### INSTRUCTIONS TO FOLLOW
Beginning with the line that contains "cx_px: -135" and ending with the last line of the records, write out each line exactly and omit the pictures.
····················
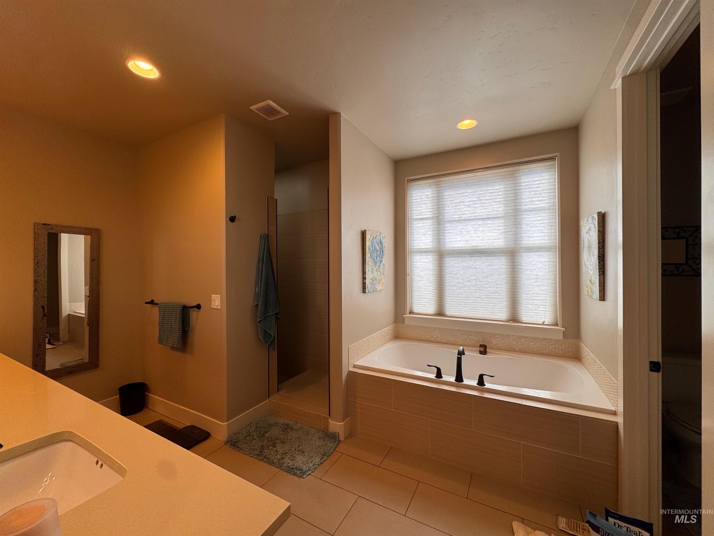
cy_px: 268
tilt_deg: +0.2
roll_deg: +0.6
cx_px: 357
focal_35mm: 14
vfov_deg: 85.7
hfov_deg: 102.1
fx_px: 289
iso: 50
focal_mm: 2.22
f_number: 2.2
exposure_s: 1/120
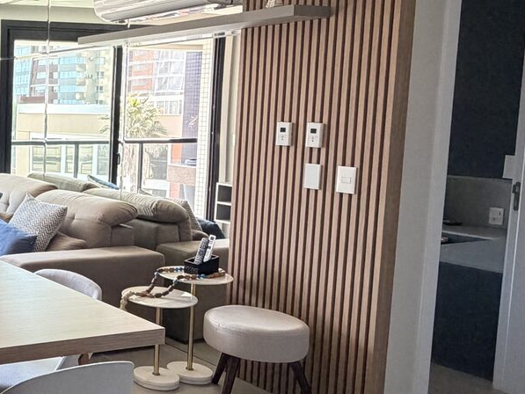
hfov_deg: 32.8
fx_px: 683
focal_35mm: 45
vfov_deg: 32.1
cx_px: -135
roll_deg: +0.1
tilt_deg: -6.0
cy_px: 169
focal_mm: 2.22
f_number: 2.2
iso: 250
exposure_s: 1/121
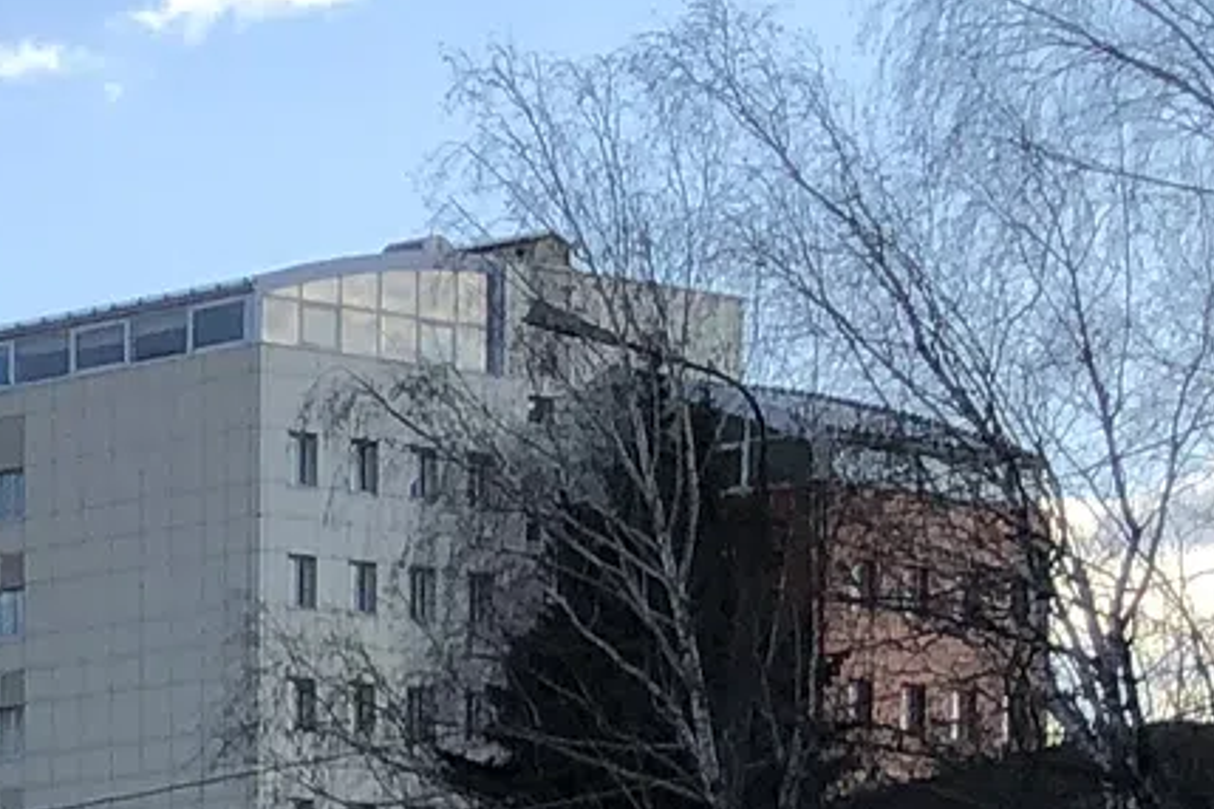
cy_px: 1799
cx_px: -2170
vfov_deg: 7.9
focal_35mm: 163
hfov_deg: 10.1
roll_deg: +2.7
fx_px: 5496
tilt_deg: -4.8
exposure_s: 1/1156
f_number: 1.8
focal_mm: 4
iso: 20
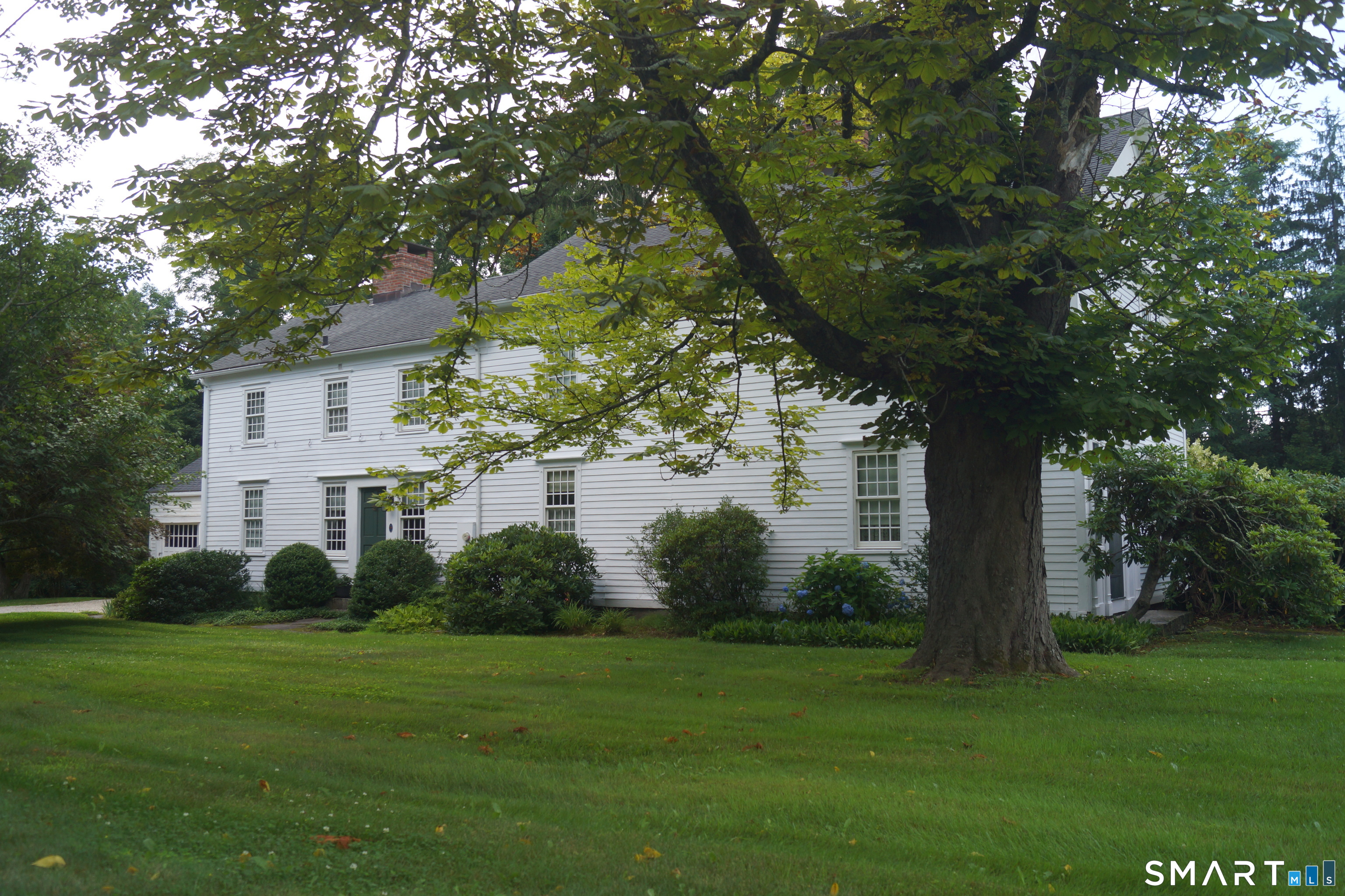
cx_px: 672
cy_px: 448
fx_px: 1121
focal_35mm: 30
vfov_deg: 43.6
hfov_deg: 61.9
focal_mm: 20
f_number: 4
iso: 100
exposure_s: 1/250
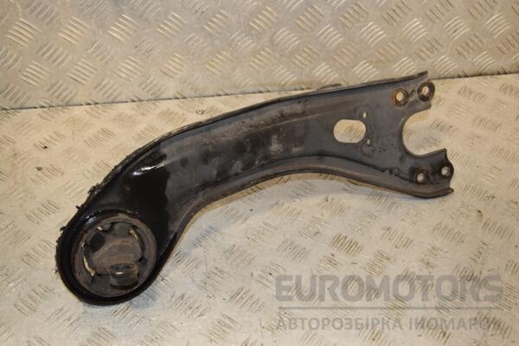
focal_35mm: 45
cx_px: 260
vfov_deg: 29.9
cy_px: 173
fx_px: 649
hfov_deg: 43.6
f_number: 6.3
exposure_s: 1/200
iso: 800
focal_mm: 30
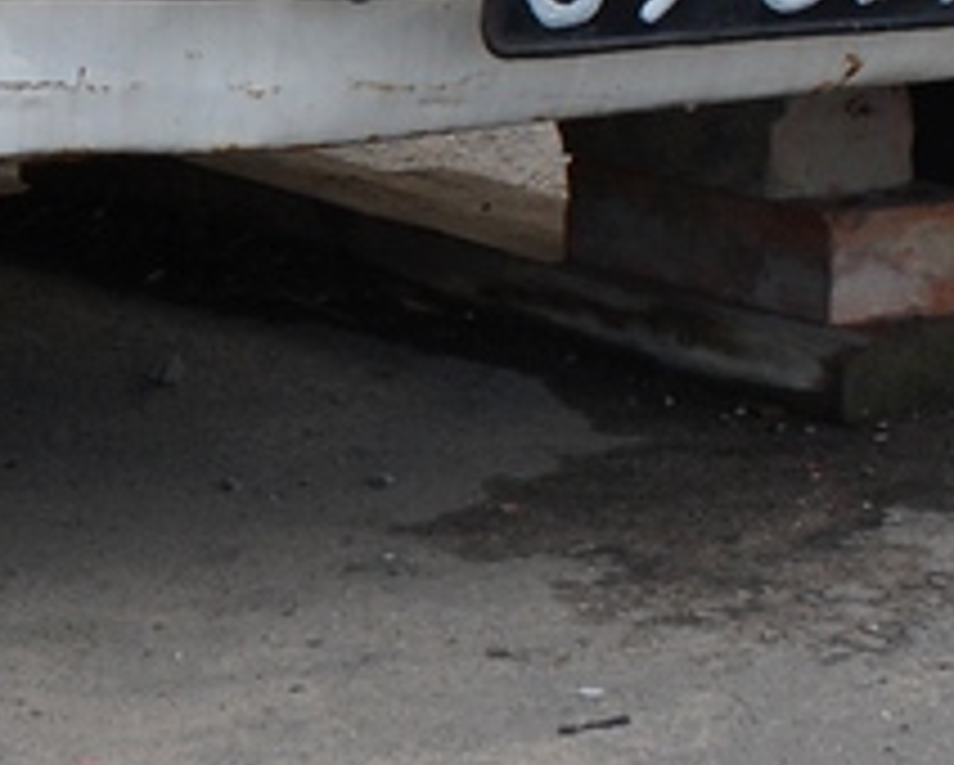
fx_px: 5850
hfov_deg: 9.3
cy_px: -981
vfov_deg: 7.1
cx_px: 110
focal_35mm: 207
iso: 200
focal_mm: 26
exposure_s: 1/200
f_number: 7.1
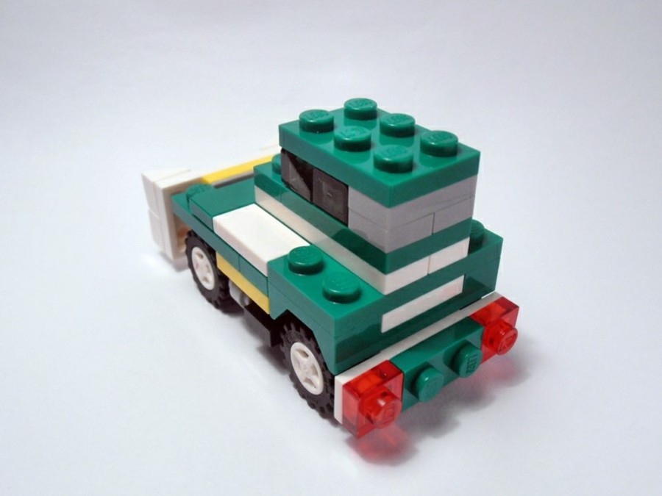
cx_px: 331
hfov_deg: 50.1
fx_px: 708
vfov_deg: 38.7
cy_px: 248
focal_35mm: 37
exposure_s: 1/80
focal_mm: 6.61
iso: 80
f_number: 3.9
····················
### FINISHED TASK
cx_px: -135
roll_deg: +0.1
tilt_deg: -6.0
cy_px: 169
focal_mm: 2.22
f_number: 2.2
iso: 250
exposure_s: 1/121
cy_px: 1799
cx_px: -2170
vfov_deg: 7.9
focal_35mm: 163
hfov_deg: 10.1
roll_deg: +2.7
fx_px: 5496
tilt_deg: -4.8
exposure_s: 1/1156
f_number: 1.8
focal_mm: 4
iso: 20
cx_px: 672
cy_px: 448
fx_px: 1121
focal_35mm: 30
vfov_deg: 43.6
hfov_deg: 61.9
focal_mm: 20
f_number: 4
iso: 100
exposure_s: 1/250
focal_35mm: 45
cx_px: 260
vfov_deg: 29.9
cy_px: 173
fx_px: 649
hfov_deg: 43.6
f_number: 6.3
exposure_s: 1/200
iso: 800
focal_mm: 30
fx_px: 5850
hfov_deg: 9.3
cy_px: -981
vfov_deg: 7.1
cx_px: 110
focal_35mm: 207
iso: 200
focal_mm: 26
exposure_s: 1/200
f_number: 7.1
cx_px: 331
hfov_deg: 50.1
fx_px: 708
vfov_deg: 38.7
cy_px: 248
focal_35mm: 37
exposure_s: 1/80
focal_mm: 6.61
iso: 80
f_number: 3.9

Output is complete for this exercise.